First of all you will need complete rear brake assemblies off a VN Commodore. You will need everything, caliper mounts, backing plates, calipers, slide brackets, rotors and handbrake cable. You will also need a VH40 or VH24 Brake booster if you plan on running a second booster for the rear. If you are not running a tandem brake system, then you will also have to convert to this. You cannot legally run four wheel discs on a single system. It would be ludicrous to do so. If you need it done, and it is very tricky, I suggest you speak to Alex at The Brake Shop Melbourne Mob. 0408 12 1964.
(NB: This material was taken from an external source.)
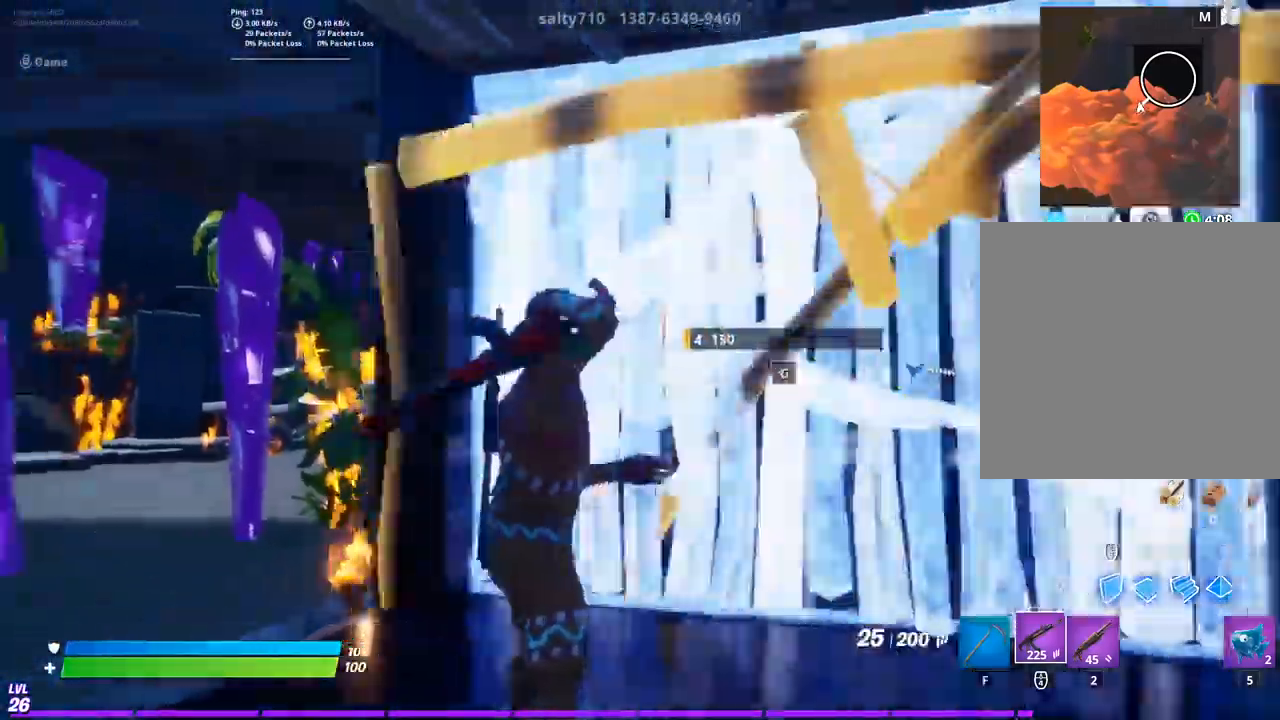
{"buttons": [], "left_stick": "center", "right_stick": "center", "events": [[67, "CIRCLE", "down"], [217, "CIRCLE", "up"]]}
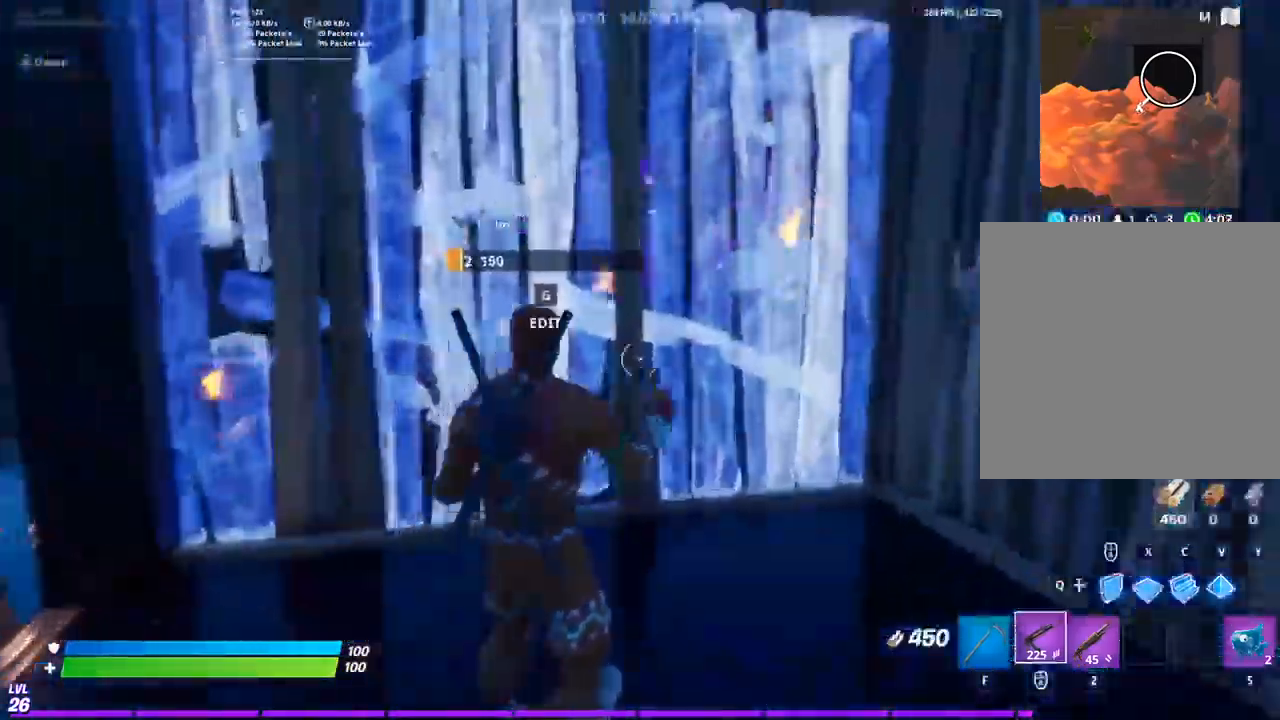
{"buttons": [], "left_stick": "center", "right_stick": "center", "events": [[333, "CIRCLE", "down"], [500, "CIRCLE", "up"]]}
You can do most of the work, and the assembly yourself, but you will possibly have to get an engineer or fitter and turner to make up a couple of small components for you. The components that you need made up, first of all are the pre-load retainers for the axle bearings. Remembering that the caliper mounting plate is thicker than the original drum backing plate, you will need to get a spacer ring made up to compensate for this difference. It goes between the bolt-on plate on your axle and your wheel bearing, and creats the same pressure that your original bolt-on plate supplied. The other component is two rings that go on the hub at the end of your axles to allow for the larger diameter of the hub hole in the Commodore disc rotor. It needs to fit solidly on the end of the axle, by either pressing it on, or heat shrinking. It must then fit very snugly inside the rotors.
if your car is lower than standard height, you may have some clearance problems with your calipers near the back chassis rails. If this is so, all you need to do is do a dummy fit, and locate the area that the calipers would hit. Then you need to make a small box section that travels about 20mm in to the chassis rail, 60mm long and 60 mm high. It is not as painful as it may sound, and with a dummy fit, and a few hours , you will have it worked out. The boxed section can even be pop riveted in, as it is not cut into a sructual part of the vehicle.
The handbrake cable will have to be modified. You will need to supply your original EH cable, and your Commodore cable to Alex from The Brake Shop, and he will modify the assembly as required. It is then a case of making sure all components are in serviceable condition. If in doubt, get your calipers overhauled or new rotors or new brake pads if required. Use only quality rotors, not Taiwanese units. If using cross drilled rotors, you must use standard pads, not metal or race pads. Last bit is to get the new brake lines made up. If you make a template with some wire, straighten it out and take it to a brake shop they will make them for you. Make sure, and it is very important that you tell them it is going from EH body to Commodore calipers. If you want to make sure, take your old lines and the calipers with you.
You should be ready for assembly now. Get a friend to help you with bleeding the brakes. You may wish to consider coverting to silicon brake fluid if you whole system is empty and rebuilt. It is about $50 a litre, but it does’nt eat through paint.
The approximate cost of the job. Second hand parts $200-$250, new rotors $200 pr, new pads $40, rebuild calipers $40 ea, handbrake cable $80, brake lines $40, Brake fluid $50, box sections by custom panel beater $200-$300, box sections by friend $slab, retainer rings x4 $60-$200 (ring around), convert master to tandem brakes $200-$600, engineers report $250-$400. So you can see it may cost as little as $400 not including an engineers report all the way up to a staggering $2000. I am being realistic here, as it all depends on how good, safe or legal you want your conversion to be. I support the use of automotive engineers in all modifications. They are there to make sure the conversion is above all safe and legal.